Hatten Sie und Ihr Makeup-Team dabei je mehr Figuren, die auf Erschöpfung, Verletzung, Überlastung geschminkt werden mussten?

Mit bis zu 15 Schauspielern und durchschnittlich 30 Komparsen gab es tatsächlich viele Figuren, die pro Tag von uns in dieser Hinsicht behandelt werden durften. Um all ihren Geschichten Leben einzuhauchen, war also viel zu tun für mich und meine acht wunderbaren Kolleginnen. Dahingehend war es eines der aufwendigsten Sets, für das ich verantwortlich sein durfte, und ich finde, wir haben alle Herausforderungen mit großer Freude gemeistert.

Ist es herausfordernder, reale Zombies wie Ben zu schminken, oder surreale wie die Untoten in „The Walking Dead“, wofür Sie ja auch schon zuständig waren?

Weil man sehr präzise arbeiten und die feine Linie zwischen Glaubhaftigkeit und Überhöhung finden muss, finde ich Erschöpfung tatsächlich manchmal fast schwerer zu schminken als Monster. Auf dieser Linie kann fiktional einerseits ein wenig überhöht werden, man darf aber die Nahbarkeit und Authentizität der Figur nie aus den Augen verlieren.

Sind das rein handwerklich ähnliche Herausforderungen wie in einer Horrorserie?

Die Herausforderungen sind nicht identisch, aber es gibt Überschneidungen. Beim Character-Design überlegt man sich grundsätzlich äußere Merkmale, die das Leben der Figur widerspiegeln: Piercings, Haarfarbe, Frisur, Tattoos, all sowas.
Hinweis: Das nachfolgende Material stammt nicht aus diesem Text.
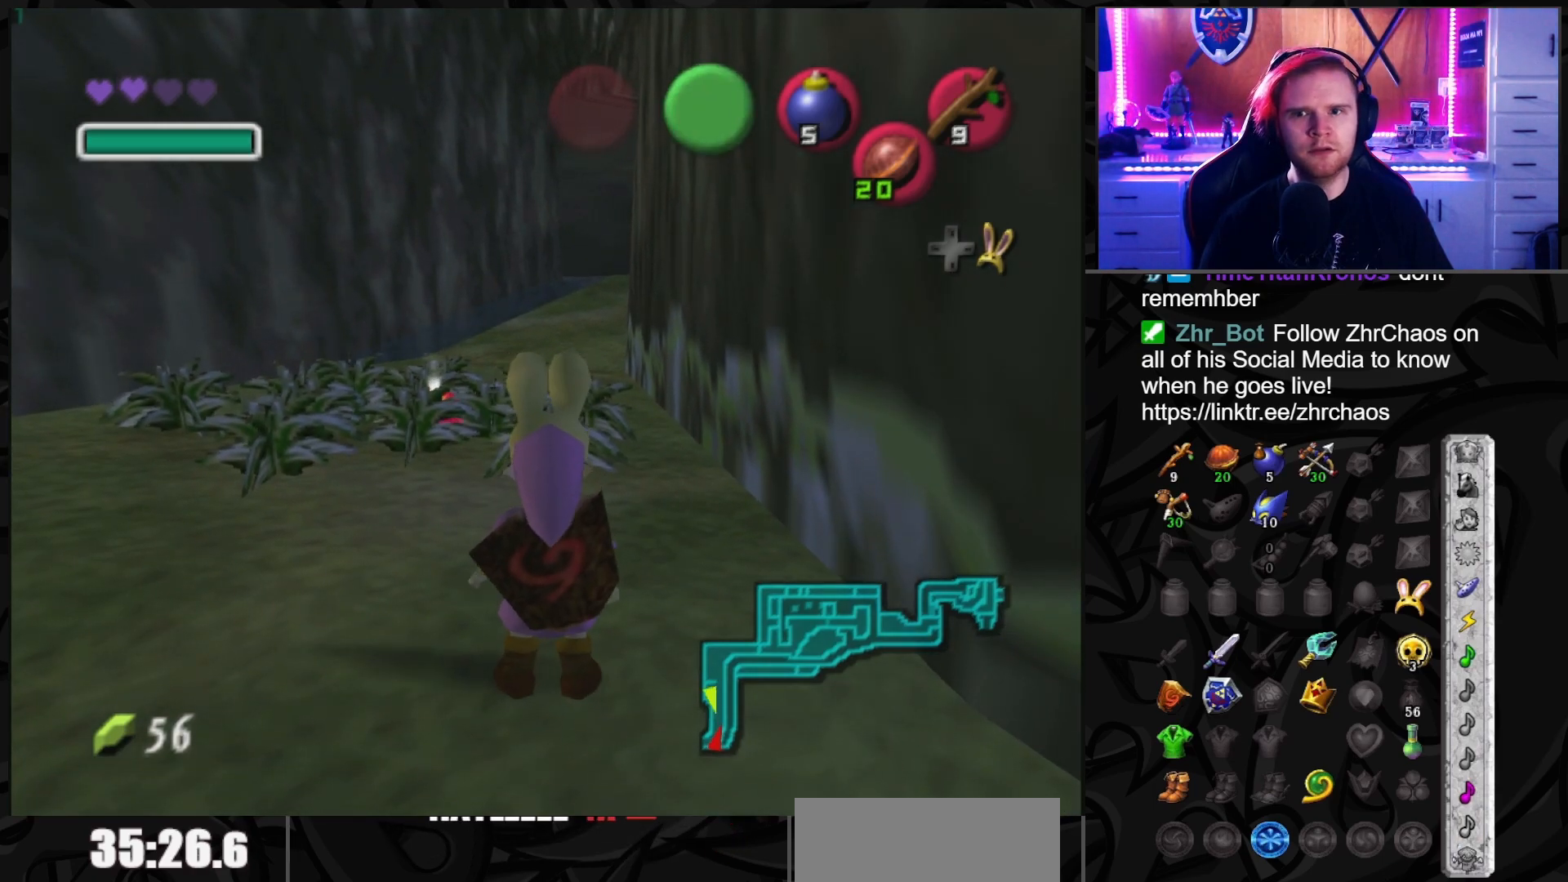
{"buttons": [], "left_stick": "up", "right_stick": "center", "events": [[500, "left_stick", "up"]]}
Hinzukommen aber auch hier Spezialeffekte, die buchstäblich unter die Haut gehen, wo es aber Abstufungen gibt: eingefallene oder zerfledderte Wangen, kleine Kopfverletzungen oder offene Schädeldecken – das Spektrum ist groß. Aber auch, wenn sich die handwerklichen Herausforderungen überschneiden, wirken sie in "Krank Berlin" wahrscheinlich nicht so martialisch wie bei einer Horrorserie.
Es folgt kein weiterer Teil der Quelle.